Console Incident #16008
Issue with Firebase Console
Incident began at 2016-06-09 21:10 and ended at 2016-06-09 22:25 (all times are US/Pacific).
|Jul 12, 2016||14:09||
On Thursday 9 June 2016, the Firebase Console was unavailable for a duration of 93 minutes, with significant performance degradation in the preceding half hour. Although this did not affect user resources running on Firebase, we appreciate that many of our customers rely on the Firebase Console to manage those resources, and we apologize to everyone who was affected by the incident.
DETAILED DESCRIPTION OF IMPACT:
On Thursday 9 June 2016 from 20:52 to 22:25 PDT, the Firebase Console was unavailable. Users who attempted to connect to the Firebase Console observed high latency and HTTP server errors. Many users also observed increasing latency and error rates during the half hour before the incident.
Developer’s applications were unaffected by the incident and continued to run normally.
The Firebase Console, as well as Google Cloud Console, runs on Google App Engine, where it uses internal functionality that is not used by customer applications. Google App Engine version 1.9.39 introduced a bug in one internal function which affected both Firebase and Google Cloud Console instances, but not customer-owned applications, and thus escaped detection during testing and during initial rollout. Once enough instances of both consoles had been switched to 1.9.39, the consoles were unavailable and internal monitoring alerted the engineering team, who restored service by starting additional Console instances on 1.9.38.

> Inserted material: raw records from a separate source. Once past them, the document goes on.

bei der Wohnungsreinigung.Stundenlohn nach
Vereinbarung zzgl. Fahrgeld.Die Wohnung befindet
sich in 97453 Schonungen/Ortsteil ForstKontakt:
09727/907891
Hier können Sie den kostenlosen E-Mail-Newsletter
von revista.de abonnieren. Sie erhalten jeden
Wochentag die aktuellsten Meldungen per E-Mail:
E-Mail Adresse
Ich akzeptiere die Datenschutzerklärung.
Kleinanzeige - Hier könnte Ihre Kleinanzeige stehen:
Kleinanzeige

During the entire incident, customer-owned applications were not affected and continued to operate normally.
REMEDIATION AND PREVENTION:
When the issue was provisionally identified as a specific interaction between Google App Engine version 1.9.39 and the Console, App Engine engineers brought up capacity running the previous App Engine version and transferred the Console to it, restoring service at 22:23 PDT.
The low-level bug that triggered the error has been identified and fixed.

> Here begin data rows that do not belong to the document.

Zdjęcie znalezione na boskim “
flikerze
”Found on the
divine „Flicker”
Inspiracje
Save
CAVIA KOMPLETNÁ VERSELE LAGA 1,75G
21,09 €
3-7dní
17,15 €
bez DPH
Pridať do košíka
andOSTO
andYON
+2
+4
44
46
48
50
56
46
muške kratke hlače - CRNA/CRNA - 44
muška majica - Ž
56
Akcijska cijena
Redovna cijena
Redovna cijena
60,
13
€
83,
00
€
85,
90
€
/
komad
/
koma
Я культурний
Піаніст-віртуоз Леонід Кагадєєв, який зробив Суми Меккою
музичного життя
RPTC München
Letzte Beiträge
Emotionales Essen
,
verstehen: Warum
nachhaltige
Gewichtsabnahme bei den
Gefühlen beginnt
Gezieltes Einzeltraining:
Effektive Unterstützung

To prevent a future recurrence, Google engineers are: 1) augmenting the testing and rollout monitoring to error rates on internal-only features, complementing existing monitoring for customer applications. 2) increasing the fidelity of the rollout monitoring framework to detect high error rates in individual apps, even if increases in global App Engine error rates are too small to detect.
We apologize again for the inconvenience this issue caused our customers.
|Jun 09, 2016||22:39||
The issue with Firebase Console should have been resolved for all users as of 22:25 US/Pacific. We will conduct an internal investigation of this issue and make appropriate improvements to our systems to prevent or minimize future recurrence. We will provide a more detailed analysis of this incident once we have completed our internal investigation.
|Jun 09, 2016||21:59||
We are still investigating the issue with Firebase Console. Current data indicates that all users are affected by this issue.
App serving is unaffected.
We will provide another status update by 23:00 US/Pacific with current details.
|Jun 09, 2016||21:22||
We are experiencing an issue with Firebase Console beginning at Thursday, 2016-06-09 21:10 US/Pacific. All users are affected and unable to access the console.
For everyone who is affected, we apologize for any inconvenience you may be experiencing. We will provide an update by 22:00 US/Pacific with current details.